What this task involves: Every line below between the one holding "#dcd4c6; stroke-width: 14" and the one holding "middle; dominant-baseline: central;", inclusive, should be copied exactly, and no other line.

◇ ◇ ◇

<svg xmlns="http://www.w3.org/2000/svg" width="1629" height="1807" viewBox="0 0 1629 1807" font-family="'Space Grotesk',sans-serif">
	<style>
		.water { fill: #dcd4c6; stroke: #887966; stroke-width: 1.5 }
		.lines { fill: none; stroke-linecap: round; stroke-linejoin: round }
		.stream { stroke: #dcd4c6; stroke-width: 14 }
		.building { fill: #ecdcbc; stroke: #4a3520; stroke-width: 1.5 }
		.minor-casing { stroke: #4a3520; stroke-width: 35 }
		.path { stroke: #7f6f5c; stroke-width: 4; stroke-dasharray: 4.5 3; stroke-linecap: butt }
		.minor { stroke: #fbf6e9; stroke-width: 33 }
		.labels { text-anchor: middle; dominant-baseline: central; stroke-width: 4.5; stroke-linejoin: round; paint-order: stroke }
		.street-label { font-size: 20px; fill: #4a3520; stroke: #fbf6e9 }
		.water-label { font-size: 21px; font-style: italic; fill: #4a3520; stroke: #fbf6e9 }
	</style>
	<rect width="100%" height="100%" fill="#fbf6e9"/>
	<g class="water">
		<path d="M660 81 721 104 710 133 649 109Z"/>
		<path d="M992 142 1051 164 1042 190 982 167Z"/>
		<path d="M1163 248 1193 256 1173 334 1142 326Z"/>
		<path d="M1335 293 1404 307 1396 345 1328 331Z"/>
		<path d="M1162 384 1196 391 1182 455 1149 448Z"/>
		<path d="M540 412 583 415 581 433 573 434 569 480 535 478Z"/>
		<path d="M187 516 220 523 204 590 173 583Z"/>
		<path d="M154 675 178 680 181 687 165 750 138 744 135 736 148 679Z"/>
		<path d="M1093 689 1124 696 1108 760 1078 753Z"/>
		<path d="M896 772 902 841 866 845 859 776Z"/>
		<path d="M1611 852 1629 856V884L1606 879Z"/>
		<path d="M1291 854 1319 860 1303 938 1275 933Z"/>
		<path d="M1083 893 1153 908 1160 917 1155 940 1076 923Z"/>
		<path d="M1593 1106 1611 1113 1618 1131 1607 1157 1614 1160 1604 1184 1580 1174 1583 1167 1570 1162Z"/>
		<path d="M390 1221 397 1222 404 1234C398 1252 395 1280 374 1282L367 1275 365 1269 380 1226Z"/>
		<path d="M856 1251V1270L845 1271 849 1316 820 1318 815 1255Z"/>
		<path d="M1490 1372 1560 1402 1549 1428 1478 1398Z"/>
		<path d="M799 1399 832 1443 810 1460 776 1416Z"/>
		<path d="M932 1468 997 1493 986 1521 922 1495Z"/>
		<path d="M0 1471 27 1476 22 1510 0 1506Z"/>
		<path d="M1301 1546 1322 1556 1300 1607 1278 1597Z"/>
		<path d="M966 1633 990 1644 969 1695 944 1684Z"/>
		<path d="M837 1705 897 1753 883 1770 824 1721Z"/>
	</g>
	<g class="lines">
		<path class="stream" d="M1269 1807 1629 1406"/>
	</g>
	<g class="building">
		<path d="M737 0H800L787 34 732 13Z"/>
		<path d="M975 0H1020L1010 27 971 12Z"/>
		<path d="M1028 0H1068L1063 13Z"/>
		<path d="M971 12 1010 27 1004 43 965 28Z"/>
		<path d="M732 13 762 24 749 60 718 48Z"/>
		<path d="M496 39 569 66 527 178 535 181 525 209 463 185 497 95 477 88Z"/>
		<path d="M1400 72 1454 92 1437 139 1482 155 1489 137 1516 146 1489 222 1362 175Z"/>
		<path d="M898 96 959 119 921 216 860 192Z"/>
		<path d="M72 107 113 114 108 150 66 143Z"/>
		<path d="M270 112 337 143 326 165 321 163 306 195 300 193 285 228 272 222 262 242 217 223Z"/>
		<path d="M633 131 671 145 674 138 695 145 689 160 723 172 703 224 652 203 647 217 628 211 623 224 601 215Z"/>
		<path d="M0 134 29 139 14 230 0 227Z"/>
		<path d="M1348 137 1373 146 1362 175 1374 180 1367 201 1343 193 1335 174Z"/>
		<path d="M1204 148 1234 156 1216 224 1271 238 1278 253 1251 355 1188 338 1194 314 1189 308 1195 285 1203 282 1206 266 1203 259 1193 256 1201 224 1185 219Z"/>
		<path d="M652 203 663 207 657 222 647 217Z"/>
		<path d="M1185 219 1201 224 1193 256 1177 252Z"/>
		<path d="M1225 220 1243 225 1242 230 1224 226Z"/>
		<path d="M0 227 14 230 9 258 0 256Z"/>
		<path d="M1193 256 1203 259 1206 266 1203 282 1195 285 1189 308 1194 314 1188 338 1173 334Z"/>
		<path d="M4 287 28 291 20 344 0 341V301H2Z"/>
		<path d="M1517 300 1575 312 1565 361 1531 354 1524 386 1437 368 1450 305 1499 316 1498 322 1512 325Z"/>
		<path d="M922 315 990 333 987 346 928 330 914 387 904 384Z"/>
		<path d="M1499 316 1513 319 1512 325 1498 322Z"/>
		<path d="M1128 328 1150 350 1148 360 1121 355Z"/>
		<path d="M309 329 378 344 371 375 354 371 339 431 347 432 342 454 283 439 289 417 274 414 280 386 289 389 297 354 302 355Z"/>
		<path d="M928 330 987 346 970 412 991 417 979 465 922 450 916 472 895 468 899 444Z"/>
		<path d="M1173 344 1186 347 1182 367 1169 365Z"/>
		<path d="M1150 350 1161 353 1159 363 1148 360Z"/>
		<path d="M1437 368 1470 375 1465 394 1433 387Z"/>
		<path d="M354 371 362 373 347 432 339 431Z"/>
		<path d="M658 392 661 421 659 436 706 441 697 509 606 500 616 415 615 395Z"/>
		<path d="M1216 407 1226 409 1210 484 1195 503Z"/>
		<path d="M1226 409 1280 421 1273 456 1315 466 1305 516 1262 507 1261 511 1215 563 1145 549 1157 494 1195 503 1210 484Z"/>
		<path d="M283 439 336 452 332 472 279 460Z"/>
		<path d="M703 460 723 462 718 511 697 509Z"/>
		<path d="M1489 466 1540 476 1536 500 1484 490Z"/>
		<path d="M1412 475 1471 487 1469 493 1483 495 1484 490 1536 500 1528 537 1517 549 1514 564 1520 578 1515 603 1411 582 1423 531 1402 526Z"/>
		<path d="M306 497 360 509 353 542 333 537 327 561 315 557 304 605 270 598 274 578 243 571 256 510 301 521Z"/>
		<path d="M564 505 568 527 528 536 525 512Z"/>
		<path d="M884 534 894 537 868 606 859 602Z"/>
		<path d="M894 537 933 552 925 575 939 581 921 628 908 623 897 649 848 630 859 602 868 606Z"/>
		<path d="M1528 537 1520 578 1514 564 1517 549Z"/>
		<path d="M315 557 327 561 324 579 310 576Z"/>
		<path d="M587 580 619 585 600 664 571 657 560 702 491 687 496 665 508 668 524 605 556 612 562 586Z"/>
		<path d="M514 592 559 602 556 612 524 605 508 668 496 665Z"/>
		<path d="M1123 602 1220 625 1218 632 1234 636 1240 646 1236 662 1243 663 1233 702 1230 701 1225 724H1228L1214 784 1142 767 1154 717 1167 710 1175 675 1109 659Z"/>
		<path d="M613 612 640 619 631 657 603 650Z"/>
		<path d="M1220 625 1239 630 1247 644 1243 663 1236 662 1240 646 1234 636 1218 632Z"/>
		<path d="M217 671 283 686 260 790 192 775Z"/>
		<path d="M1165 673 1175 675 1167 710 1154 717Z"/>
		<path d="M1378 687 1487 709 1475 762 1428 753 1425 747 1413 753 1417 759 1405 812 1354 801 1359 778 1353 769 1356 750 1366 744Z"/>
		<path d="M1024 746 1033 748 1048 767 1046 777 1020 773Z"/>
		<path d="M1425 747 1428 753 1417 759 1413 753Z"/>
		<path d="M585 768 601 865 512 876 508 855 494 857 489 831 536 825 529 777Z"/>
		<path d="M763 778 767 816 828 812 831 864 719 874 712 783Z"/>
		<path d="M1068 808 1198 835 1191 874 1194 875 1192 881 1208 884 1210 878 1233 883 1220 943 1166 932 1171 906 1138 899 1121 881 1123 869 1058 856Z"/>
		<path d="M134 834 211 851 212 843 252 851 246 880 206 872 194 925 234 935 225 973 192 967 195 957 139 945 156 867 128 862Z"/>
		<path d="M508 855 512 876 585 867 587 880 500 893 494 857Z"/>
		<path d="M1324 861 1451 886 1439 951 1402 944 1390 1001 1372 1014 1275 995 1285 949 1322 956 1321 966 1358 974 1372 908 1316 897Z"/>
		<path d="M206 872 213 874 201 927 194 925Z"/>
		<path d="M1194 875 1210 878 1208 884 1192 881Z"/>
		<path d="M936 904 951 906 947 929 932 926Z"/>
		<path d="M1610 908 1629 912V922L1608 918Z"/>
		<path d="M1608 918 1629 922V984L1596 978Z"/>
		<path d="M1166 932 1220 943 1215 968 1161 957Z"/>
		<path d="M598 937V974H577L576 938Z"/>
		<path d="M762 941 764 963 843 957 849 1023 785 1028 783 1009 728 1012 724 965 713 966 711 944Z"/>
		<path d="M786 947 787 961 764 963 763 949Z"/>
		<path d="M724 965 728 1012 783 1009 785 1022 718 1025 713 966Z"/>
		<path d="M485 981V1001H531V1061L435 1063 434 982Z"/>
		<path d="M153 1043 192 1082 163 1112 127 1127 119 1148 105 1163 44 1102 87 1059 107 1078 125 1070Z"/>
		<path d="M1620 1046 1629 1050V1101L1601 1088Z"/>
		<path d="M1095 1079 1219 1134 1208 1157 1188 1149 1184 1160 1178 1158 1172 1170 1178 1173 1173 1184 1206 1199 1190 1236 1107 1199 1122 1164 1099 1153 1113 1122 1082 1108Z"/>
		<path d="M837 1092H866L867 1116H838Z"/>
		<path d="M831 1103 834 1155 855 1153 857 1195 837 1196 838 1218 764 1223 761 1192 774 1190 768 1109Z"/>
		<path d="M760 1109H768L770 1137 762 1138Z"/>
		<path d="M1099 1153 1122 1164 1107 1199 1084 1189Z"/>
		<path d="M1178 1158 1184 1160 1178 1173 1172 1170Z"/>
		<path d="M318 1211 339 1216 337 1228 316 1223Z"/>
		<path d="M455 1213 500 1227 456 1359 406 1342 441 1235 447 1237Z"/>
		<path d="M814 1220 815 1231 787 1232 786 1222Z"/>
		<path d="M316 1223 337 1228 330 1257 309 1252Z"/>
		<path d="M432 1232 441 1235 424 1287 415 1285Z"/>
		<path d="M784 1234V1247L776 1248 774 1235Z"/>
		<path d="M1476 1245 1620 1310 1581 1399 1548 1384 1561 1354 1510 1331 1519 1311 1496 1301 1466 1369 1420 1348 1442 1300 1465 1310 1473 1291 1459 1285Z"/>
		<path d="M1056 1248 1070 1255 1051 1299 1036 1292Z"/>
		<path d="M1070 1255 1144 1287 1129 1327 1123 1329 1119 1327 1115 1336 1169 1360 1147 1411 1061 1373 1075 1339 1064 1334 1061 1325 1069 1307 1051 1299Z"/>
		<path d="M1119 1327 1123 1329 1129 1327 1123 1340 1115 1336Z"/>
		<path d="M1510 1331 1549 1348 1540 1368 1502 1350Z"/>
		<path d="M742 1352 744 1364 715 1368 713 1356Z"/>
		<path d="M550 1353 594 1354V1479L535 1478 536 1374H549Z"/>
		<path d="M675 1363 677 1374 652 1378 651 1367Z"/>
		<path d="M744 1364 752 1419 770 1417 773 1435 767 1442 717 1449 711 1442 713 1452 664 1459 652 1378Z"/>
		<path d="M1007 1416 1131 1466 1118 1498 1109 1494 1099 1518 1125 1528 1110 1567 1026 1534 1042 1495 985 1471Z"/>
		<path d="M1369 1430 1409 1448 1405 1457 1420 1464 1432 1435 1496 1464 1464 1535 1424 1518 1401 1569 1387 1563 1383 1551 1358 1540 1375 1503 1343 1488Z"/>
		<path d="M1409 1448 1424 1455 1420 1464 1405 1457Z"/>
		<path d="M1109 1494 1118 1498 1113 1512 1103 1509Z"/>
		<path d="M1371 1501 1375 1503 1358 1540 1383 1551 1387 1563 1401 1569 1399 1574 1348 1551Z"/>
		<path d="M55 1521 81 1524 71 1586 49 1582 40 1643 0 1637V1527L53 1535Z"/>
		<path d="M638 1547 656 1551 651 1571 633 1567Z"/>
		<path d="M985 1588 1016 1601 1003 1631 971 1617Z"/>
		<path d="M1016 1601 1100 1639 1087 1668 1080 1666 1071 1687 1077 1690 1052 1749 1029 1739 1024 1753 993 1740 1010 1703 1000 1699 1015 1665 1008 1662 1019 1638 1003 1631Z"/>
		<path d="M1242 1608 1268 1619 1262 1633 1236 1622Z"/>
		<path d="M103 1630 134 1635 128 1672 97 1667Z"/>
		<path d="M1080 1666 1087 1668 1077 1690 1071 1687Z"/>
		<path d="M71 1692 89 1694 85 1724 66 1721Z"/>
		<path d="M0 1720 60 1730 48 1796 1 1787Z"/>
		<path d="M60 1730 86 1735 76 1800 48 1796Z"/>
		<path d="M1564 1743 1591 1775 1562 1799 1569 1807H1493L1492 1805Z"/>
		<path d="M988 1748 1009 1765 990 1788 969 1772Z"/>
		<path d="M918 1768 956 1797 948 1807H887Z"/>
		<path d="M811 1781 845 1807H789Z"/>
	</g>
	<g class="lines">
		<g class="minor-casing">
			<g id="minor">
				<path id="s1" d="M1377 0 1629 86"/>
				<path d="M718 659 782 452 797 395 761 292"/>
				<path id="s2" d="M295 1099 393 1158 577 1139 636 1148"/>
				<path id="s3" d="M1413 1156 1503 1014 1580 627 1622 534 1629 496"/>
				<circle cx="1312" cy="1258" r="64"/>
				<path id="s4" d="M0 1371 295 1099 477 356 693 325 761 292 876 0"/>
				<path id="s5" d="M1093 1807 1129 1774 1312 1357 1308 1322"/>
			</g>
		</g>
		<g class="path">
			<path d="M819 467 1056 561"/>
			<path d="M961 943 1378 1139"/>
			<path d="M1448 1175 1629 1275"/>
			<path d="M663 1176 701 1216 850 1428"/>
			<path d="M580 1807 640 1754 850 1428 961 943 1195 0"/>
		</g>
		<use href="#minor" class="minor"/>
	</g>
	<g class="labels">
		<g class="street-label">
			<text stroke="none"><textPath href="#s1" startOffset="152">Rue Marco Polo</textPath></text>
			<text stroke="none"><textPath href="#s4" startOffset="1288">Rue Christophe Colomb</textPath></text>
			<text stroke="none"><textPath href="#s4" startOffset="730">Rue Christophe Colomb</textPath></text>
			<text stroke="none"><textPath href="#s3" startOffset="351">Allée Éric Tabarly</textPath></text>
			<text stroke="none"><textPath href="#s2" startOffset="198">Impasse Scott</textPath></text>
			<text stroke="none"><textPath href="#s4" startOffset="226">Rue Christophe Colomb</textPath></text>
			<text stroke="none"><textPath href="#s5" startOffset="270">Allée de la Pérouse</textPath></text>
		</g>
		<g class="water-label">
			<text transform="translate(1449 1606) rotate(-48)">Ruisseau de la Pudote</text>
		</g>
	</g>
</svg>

◇ ◇ ◇

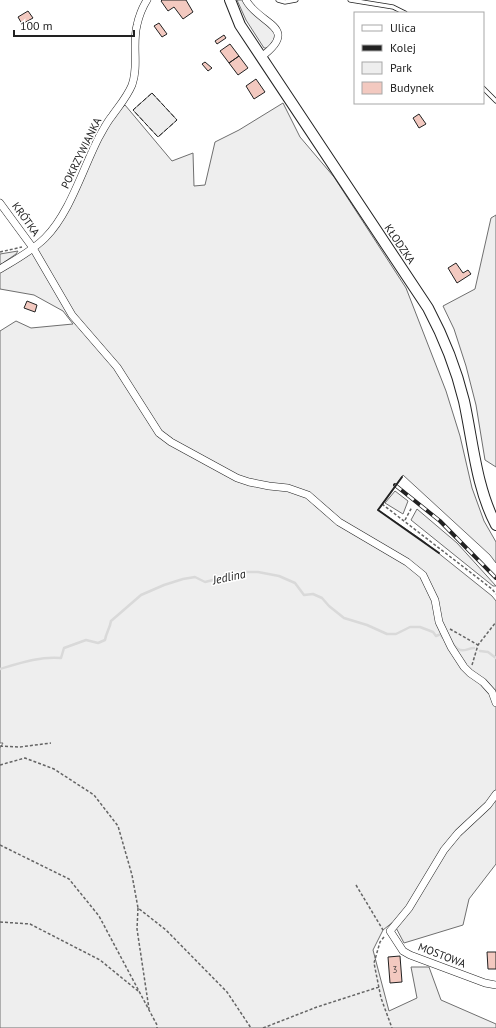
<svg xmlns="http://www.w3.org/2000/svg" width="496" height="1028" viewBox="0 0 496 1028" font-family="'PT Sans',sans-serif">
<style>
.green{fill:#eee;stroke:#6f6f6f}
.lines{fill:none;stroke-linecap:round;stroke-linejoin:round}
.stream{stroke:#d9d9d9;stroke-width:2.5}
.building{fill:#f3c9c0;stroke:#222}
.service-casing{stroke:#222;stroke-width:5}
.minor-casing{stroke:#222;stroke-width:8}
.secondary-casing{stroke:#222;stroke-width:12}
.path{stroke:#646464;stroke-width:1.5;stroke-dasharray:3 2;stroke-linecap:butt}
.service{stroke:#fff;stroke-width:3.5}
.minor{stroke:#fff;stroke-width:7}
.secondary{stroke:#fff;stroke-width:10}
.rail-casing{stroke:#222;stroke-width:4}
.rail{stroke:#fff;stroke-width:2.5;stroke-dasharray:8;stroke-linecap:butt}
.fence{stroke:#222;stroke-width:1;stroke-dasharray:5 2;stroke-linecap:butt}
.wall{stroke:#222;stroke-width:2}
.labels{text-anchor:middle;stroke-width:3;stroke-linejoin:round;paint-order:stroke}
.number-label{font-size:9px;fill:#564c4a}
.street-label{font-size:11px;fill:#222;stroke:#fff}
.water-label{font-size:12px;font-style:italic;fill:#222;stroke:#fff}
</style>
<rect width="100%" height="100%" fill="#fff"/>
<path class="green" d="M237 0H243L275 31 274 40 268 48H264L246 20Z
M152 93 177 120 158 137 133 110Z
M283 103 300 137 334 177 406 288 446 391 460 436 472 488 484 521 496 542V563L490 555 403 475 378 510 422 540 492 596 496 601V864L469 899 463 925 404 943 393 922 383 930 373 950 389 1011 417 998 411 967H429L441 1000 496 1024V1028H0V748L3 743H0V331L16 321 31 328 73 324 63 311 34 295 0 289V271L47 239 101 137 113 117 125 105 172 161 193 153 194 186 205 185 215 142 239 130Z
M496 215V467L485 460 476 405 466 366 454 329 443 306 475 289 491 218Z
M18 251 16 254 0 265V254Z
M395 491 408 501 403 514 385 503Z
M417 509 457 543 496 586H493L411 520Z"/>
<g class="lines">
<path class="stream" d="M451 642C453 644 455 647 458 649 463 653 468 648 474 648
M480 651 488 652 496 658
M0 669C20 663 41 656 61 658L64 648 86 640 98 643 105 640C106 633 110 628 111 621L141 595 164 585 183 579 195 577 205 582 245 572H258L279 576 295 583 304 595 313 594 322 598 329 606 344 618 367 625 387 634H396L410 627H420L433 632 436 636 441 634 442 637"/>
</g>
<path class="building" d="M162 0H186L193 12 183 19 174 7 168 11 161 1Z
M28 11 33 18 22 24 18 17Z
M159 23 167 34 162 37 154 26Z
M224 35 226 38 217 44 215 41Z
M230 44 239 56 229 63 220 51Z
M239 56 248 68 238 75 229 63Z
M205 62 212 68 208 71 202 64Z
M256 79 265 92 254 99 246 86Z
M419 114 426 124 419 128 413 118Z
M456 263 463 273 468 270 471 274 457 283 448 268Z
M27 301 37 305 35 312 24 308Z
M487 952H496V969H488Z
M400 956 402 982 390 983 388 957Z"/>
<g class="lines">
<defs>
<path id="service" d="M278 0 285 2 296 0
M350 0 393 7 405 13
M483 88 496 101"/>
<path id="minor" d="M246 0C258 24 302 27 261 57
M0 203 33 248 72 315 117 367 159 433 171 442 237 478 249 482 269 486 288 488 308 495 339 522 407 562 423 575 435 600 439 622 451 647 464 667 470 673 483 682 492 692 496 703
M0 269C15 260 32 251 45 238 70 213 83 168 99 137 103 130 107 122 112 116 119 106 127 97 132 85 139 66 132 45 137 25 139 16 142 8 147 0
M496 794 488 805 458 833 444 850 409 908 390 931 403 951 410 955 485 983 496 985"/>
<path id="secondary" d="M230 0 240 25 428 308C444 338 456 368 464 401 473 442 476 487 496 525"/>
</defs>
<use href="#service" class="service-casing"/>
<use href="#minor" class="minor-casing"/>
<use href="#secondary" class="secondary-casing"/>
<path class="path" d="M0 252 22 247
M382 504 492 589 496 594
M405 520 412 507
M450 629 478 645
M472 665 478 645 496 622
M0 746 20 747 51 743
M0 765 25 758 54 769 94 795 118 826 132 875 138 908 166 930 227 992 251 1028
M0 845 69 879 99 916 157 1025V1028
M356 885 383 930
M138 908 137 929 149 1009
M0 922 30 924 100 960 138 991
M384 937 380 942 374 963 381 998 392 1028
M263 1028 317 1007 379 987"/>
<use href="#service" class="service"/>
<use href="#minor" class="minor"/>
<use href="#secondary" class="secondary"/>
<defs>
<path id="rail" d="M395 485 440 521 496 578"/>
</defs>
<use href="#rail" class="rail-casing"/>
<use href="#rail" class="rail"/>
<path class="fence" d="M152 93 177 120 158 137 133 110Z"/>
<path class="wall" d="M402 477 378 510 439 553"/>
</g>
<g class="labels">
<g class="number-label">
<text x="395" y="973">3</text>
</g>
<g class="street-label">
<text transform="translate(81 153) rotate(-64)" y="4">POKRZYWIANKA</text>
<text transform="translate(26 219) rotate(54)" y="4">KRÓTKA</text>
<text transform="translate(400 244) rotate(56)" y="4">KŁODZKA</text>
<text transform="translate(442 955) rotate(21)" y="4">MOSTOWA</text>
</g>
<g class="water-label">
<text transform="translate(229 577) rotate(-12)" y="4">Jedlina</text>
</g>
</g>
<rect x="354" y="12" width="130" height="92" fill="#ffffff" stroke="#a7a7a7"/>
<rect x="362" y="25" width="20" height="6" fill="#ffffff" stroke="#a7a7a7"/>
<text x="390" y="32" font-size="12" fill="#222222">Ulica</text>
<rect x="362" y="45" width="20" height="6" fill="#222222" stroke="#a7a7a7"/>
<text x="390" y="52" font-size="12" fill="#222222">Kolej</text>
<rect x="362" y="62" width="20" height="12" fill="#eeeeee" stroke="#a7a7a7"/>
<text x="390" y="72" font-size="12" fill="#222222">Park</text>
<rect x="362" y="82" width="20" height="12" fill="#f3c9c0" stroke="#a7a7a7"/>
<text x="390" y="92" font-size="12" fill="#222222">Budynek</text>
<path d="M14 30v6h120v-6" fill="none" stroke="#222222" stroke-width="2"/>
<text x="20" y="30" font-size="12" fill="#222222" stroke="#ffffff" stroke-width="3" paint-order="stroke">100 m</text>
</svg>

◇ ◇ ◇

Task result:
		.stream { stroke: #dcd4c6; stroke-width: 14 }
		.building { fill: #ecdcbc; stroke: #4a3520; stroke-width: 1.5 }
		.minor-casing { stroke: #4a3520; stroke-width: 35 }
		.path { stroke: #7f6f5c; stroke-width: 4; stroke-dasharray: 4.5 3; stroke-linecap: butt }
		.minor { stroke: #fbf6e9; stroke-width: 33 }
		.labels { text-anchor: middle; dominant-baseline: central; stroke-width: 4.5; stroke-linejoin: round; paint-order: stroke }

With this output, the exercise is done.